The last weekend in March meant that the IRB Sevens carnival rolled into Hong Kong. Excitement filled the air as ‘Sevens Week’ got into full flow. And it is a full week, even longer for some as rugby nuts start their build up with the Manila 10s tournament the week before.
The Kowloon 10s tournament is the main warm up during the week, along with a huge list of parties, dinners and functions put on by clubs and corporates. The Hong Kong Cricket Club’s rugby section, my club, hosts our annual sevens dinner on the Thursday night before the big show kicks off.
In a black tie, sit down affair, we had two great speakers.
First up was Justin Marshall whose skill behind the commentary mic transferred easily to the stage. He shared some great insights into some of the motivations and drivers of All Black success along with a few anecdotes.
His best was a tale of him and his fellow All Black debutants Andrew Mehrtens, Anton Oliver, Taine Randell and Tabai Matson trying to storm the back seat of the All Blacks bus.
It was a hilarious tale made even funnier by the fact they were trying to take the seats of the then senior All Blacks Sean Fitzpatrick, Olo Brown, Craig Dowd, Richard Loe, Robin Brooke and Frank Bunce.
Everyone in the room had an inkling how this attempt would work out but it was great story, well told and well received.
Next up was a man I was not familiar with, Wales and British and Irish Lions flanker and later rugby commentator John Taylor.
Chatting to him after his speech we spoke about a range of rugby topics and Owen Finegan came up. At this stage I realised that I had heard John’s call of the 1999 World Cup Final as we laughed about Melon continuing to look for support as he surged towards the line.
It was John Taylor in the broadcast booth who thundered out “Just go for it, man!”. A simple piece of commentary that I heard at the time and recall to this day.
The highlight of the night for me was a tale from Taylor about the 1969 Antipodes tour by Wales. They suffered a couple of losses in New Zealand before heading to Sydney to play the Wallabies. Colin Meads asked Taylor who would be refereeing the Test and the answer was Australian Craig Ferguson. Meads warned JT that wasn’t very good.
Taylor asked Pinetree what the issue with Ferguson was and Meads replied that in a recent Bledisloe Cup match he had asked Ferguson whose feed to the scrum it was. Meads knew there was going to be an issue when Ferguson replied “Ours”.
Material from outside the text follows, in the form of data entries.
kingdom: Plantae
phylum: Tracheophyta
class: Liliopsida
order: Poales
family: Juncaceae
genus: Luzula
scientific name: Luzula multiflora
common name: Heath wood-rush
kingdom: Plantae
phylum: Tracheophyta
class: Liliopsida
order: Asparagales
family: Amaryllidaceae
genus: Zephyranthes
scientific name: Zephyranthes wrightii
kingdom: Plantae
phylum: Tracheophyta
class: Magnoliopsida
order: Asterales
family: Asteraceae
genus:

The Sydney Test rolled around, and playing on a wet day on the SCG, Wales had a nine-point lead and felt comfortably in control of the match. Then Ferguson began to swing the match against the Welsh as penalty after penalty flowed to the home team.
In the final play of the game, trailing by five, the Wallabies winger scored a diving, sliding ‘try’ in the corner with the unfortunate evidence where he had torn up the turf while sliding in from outside the touch line ignored by the officials.
One of the defending Welshmen called Ferguson a “bloody cheat” and the referee was quick to leap on the transgression by awarding a penalty to the Wallabies as a restart. The Wallabies were unable to kick the conversion or the resulting 50m penalty and Wales hung on for the win.
That remains the last time the Welsh won on Australian soil.
Taylor then shared how he went up to Ferguson in the bar after the game and called him on his performance.
Ferguson was unapologetic: “Mate, down here we have four codes of football – rules, league, soccer and there’s union, a very poor fourth. Our blokes need all the help they can get and I’m the man to do it”.
Taylor added the icing to the cake when he shared that two years later in 1971 as he hopped off the plane with the Lions, Ferguson was on the tarmac, in the welcoming committee. “Remember me mate? Craig Ferguson – I’m still a cheating b*****d and I’m refereeing on Saturday!”
Was a great night and we were quite privileged to have such great rugby men from both the amateur and professional era’s to share their experiences with us.
Given the challenges rugby continues to face in this country and the recent controversy around refereeing performances in the Super Rugby I found the anecdote amusing but Ferguson’s comment almost eerie as it seems not a lot has changed in 45 years. Rugby continues to be regarded as the fourth code in Australia and referees are still being criticised for favouring home teams, although hopefully not to this extent.